The credit ratings agencies don't always get their judgements right and were criticised for failing to reflect the underlying problems with banks ahead of the 2008 financial crunch.

They were criticised after that for having a conflict of interest - the borrower pays them to make that rating judgement.

What affects a country's credit rating?

Two of the credit ratings agencies - Moody's and Standard & Poor - have now made similar judgements that the Scottish government is as good a lending bet as the UK government.

They both reflect on the balanced budgets and relatively small debts at Holyrood, though they seem less aware that both are constraints imposed by the UK Treasury. Constraints Scottish ministers would prefer not to have.

They also indicate what might make ratings go up or down.

A change in the UK government rating, for instance, or failure to get to grips with the demographic challenge of rising health and social care costs facing Scotland.

And if there were moves towards independence, that would mean uncertainty and the potential for financial instability. So there would be downward pressure on ratings, implying that it would become more expensive to borrow.

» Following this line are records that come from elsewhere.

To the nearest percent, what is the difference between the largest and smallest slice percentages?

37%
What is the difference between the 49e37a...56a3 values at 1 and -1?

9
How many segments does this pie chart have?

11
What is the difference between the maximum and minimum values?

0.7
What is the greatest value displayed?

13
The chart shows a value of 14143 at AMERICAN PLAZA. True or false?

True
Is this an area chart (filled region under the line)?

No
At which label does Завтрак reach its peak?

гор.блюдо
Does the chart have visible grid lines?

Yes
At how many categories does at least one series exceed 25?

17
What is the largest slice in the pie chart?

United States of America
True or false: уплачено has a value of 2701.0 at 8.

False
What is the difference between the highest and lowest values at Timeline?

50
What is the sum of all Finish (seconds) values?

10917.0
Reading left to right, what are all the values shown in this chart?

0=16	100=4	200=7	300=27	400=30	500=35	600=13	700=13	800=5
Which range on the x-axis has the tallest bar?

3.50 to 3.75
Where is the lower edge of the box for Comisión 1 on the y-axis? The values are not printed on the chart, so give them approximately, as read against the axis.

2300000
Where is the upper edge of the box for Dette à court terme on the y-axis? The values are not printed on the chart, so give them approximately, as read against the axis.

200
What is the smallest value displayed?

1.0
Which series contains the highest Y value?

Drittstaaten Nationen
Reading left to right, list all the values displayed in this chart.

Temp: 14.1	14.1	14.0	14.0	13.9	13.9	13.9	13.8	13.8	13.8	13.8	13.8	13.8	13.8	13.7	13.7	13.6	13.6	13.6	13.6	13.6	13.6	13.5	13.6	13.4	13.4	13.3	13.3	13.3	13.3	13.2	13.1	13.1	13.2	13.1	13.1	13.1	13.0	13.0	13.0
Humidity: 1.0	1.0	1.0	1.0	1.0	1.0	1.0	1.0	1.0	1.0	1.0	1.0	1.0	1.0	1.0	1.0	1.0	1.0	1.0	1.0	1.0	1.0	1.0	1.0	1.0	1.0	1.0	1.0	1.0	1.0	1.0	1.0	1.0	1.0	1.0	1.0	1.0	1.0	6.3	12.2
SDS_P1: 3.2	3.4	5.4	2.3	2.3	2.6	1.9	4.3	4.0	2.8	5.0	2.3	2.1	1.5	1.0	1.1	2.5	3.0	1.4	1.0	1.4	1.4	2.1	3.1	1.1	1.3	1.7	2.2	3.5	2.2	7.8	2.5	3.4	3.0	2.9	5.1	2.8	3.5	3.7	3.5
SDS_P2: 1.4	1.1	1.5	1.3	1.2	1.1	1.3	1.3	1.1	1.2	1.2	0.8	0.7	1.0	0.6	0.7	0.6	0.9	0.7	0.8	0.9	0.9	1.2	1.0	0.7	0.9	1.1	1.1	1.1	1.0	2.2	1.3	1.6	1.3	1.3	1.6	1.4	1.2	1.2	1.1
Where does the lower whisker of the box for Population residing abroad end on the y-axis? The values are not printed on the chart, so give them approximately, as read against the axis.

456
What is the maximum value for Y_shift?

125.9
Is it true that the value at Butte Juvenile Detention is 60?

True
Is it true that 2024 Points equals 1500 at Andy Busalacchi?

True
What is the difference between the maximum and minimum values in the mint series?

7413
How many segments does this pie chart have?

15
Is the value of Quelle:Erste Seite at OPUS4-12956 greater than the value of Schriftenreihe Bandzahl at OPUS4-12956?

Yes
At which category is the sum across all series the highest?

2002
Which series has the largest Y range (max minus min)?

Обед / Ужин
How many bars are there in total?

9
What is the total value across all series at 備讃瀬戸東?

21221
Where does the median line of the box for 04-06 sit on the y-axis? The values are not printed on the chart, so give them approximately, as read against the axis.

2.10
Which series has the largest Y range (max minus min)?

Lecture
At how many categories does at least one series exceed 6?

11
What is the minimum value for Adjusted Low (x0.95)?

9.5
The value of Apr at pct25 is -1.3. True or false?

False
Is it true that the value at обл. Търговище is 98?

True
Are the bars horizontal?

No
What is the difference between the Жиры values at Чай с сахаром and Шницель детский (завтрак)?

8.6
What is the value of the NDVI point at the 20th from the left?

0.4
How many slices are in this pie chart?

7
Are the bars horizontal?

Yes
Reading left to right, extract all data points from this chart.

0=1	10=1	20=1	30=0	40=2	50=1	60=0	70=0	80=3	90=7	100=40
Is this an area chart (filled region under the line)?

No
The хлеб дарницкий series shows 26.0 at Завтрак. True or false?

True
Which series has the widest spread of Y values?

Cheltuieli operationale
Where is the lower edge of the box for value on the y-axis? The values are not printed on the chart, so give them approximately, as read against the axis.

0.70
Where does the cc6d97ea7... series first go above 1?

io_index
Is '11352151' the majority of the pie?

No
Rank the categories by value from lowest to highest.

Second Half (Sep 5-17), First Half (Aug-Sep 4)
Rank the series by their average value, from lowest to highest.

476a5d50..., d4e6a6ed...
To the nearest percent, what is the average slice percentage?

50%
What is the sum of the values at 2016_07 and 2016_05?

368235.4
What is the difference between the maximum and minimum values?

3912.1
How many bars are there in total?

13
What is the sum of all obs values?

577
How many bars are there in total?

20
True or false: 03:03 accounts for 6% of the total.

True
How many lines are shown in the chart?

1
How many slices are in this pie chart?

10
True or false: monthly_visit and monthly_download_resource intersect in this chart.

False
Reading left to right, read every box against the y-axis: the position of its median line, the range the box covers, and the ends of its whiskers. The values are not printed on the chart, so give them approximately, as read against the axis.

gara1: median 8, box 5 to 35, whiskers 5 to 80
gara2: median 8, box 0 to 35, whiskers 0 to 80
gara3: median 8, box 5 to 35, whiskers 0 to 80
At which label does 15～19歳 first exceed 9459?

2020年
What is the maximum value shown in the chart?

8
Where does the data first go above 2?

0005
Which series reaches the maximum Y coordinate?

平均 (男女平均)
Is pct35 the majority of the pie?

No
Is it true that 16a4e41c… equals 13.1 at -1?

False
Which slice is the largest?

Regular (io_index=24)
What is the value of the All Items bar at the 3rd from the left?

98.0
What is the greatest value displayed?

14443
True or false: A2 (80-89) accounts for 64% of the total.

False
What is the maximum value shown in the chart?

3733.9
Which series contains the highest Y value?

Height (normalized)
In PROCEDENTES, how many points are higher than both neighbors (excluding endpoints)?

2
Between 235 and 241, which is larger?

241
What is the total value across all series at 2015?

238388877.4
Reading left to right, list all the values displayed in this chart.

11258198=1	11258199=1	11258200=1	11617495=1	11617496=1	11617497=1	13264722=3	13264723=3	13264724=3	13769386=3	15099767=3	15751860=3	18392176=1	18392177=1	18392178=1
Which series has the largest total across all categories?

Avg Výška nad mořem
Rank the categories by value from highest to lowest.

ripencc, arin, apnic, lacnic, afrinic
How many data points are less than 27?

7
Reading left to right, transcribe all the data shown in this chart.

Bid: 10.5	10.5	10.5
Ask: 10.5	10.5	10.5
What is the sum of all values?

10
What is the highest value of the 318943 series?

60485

Are bonds the best way to borrow money?

The Scottish government has previously said there could be circumstances where it's cheaper to borrow by issuing bonds than going through the National Loan Fund. But higher costs look more likely.

So far, the Scottish government is taking advice from accountants EY and is now engaging banks to act as brokers. It will need specialist lawyers.

The costs mount up when compared with the cost of using the National Loans Fund, in which Scottish government and local authority borrowing is bundled up in the UK's management of debt and regular bond issuance.

A further additional cost of bonds is something called the liquidity premium.

That is the increased risk to an investor of not finding a buyer if an investor wants to sell on the bonds they have bought. Bonds issued by smaller countries, in small quantities, carry more of that risk.

But the argument made by Scottish ministers is that there may be benefits that could outweigh the extra costs, and those benefits are attracting investors into Scotland and engaging with them about Scotland as a place to invest further.

The route to independence would also be smoothed by such relationships being developed and matured, rather than having to launch into issuing bonds on day one of independence when there would likely be questions about financial stability.

The Finance Secretary, Shona Robison, appeared to argue on BBC Radio Scotland that the new credit rating applies to the whole Scottish economy.

It does not. It's all about the Scottish government. Other investments, in property, companies or windfarms, have their own risk profiles and credit ratings.